周围几个摊主也听到了,目光齐刷刷地投过来,混杂着震惊、贪婪和嫉妒。一百一十二万?
不是一百一十二块?「你……转错了。」我的喉咙发干,像被砂纸打磨过。男人已经提着鱼,
转身欲走。他停下脚步,回过头,金色的眸子在昏暗中亮得惊人。「没错。」
他的声音依旧沉稳,却带着一种不容置疑的威严,「你的手艺,你的规矩,值这个价。」
他顿了顿,目光扫过我手腕上的伤疤,补充了一句。「在这个什么都能打折的时代,
’不讲价’,才是最贵的东西。」说完,他转身,高大的身影融入了市场的嘈杂人流,
仿佛一滴水汇入了大海,瞬间消失不见。我呆呆地站在原地,看着手机屏幕上那一长串零,
感觉整个世界都变得不真实。这不是钱。这是羞辱,是怜悯,
是来自另一个世界的、高高在上的施舍。我攥紧了拳头,指甲深深嵌入掌心。那只残废的手,
又开始剧烈地疼痛起来。我不需要怜悯。我需要的,是把那些毁掉我的人,亲手拖进地狱。
晚上收摊,我推着吱吱作响的三轮车,回到租住的城中村。楼道里堆满了杂物,
空气中弥漫着廉价外卖和潮湿的霉味。这就是我现在的世界。打开手机银行,
那笔巨款依然安静地躺在账户里。我盯着它,内心没有狂喜,只有一片冰冷的荒芜。这笔钱,
我不能要。我翻出微信,找到那个没有头像的转账用户,准备退款。就在这时,
一个陌生的号码发来一条短信。「陈先生,东西已送到您指定的仓库。钥匙在门卫处,
凭身份证领取。另外,我家先生说,那不是钱,是订金。他想预订一道,
能尝到’眼泪味道’的菜。」仓库?我什么时候有过仓库?我皱起眉,
一种荒诞离奇的感觉笼罩了我。鬼使神差地,我没有选择退款,而是起身穿上外套。
我倒要看看,这到底是谁在装神弄鬼。夜里的风更冷了。我打了一辆出租车,
报上了短信里的地址——东郊港口,三号废弃仓库。司机用一种看神经病的眼神看着我,
「小兄弟,那地方闹鬼,好几年没人去了。
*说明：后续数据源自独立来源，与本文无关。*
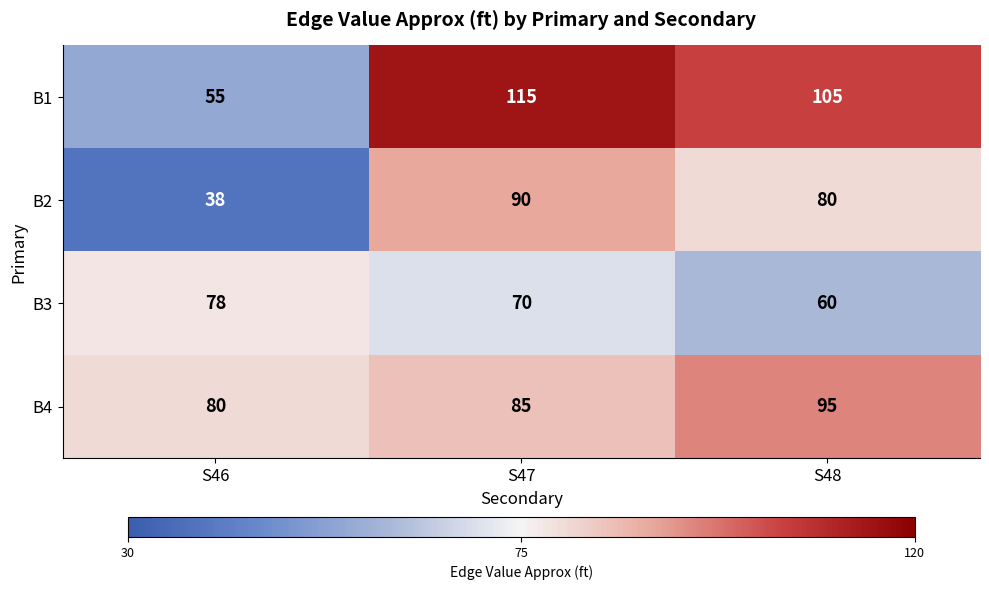

Reading right to left, list all the values displayed in this chart.

B1: S48=105	S47=115	S46=55
B2: S48=80	S47=90	S46=38
B3: S48=60	S47=70	S46=78
B4: S48=95	S47=85	S46=80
」「开你的车。」我冷冷地说。
车子在锈迹斑斑的大铁门前停下。门卫室里,只有一个昏昏欲睡的老大爷。我递上身份证。
他看了一眼,又看了看我,从抽屉里摸出一把满是铜锈的钥匙。「就是你啊,
东西下午就送来了,好大的阵仗。」大爷打了个哈欠,「赶紧拿了走吧,这里瘆得慌。」
我捏着冰冷的钥匙,走到那扇巨大的仓库门前。锁孔已经被锈蚀堵住,
我费了很大的劲才把钥匙**去。「咯吱——」沉重的铁门被我推开一道缝隙。然后,
我愣住了。一股难以言喻的光华,从门缝里倾泻而出。那光芒温润、柔和,
像把整个月亮揉碎了,装进了这个破败的仓库。我深吸一口气,猛地推开大门。整个仓库,
空无一物。只有地上,堆积如山的……珍珠。每一颗都圆润饱满,在灰尘弥漫的空气中,
散发着皎洁如月的光辉。它们堆成一座小山,光芒流转,将整个仓库映照得如同神殿。
这不是普通的珍珠。我下意识地走上前,伸出我那只完好的左手,从珍珠堆里捧起一把。
珍珠入手,没有冰冷的触感,反而传来一阵温润的、带着生命气息的暖流。
那暖流顺着我的掌心,钻入我的经脉,像一条温顺的小蛇,一路向上,
最后汇集到我那只残废的右手手腕。一阵难以忍受的、仿佛骨骼被重新碾碎再拼接的剧痛,
猛地传来!「啊——!」我惨叫一声,瘫倒在地,整个人蜷缩成一团,冷汗瞬间湿透了后背。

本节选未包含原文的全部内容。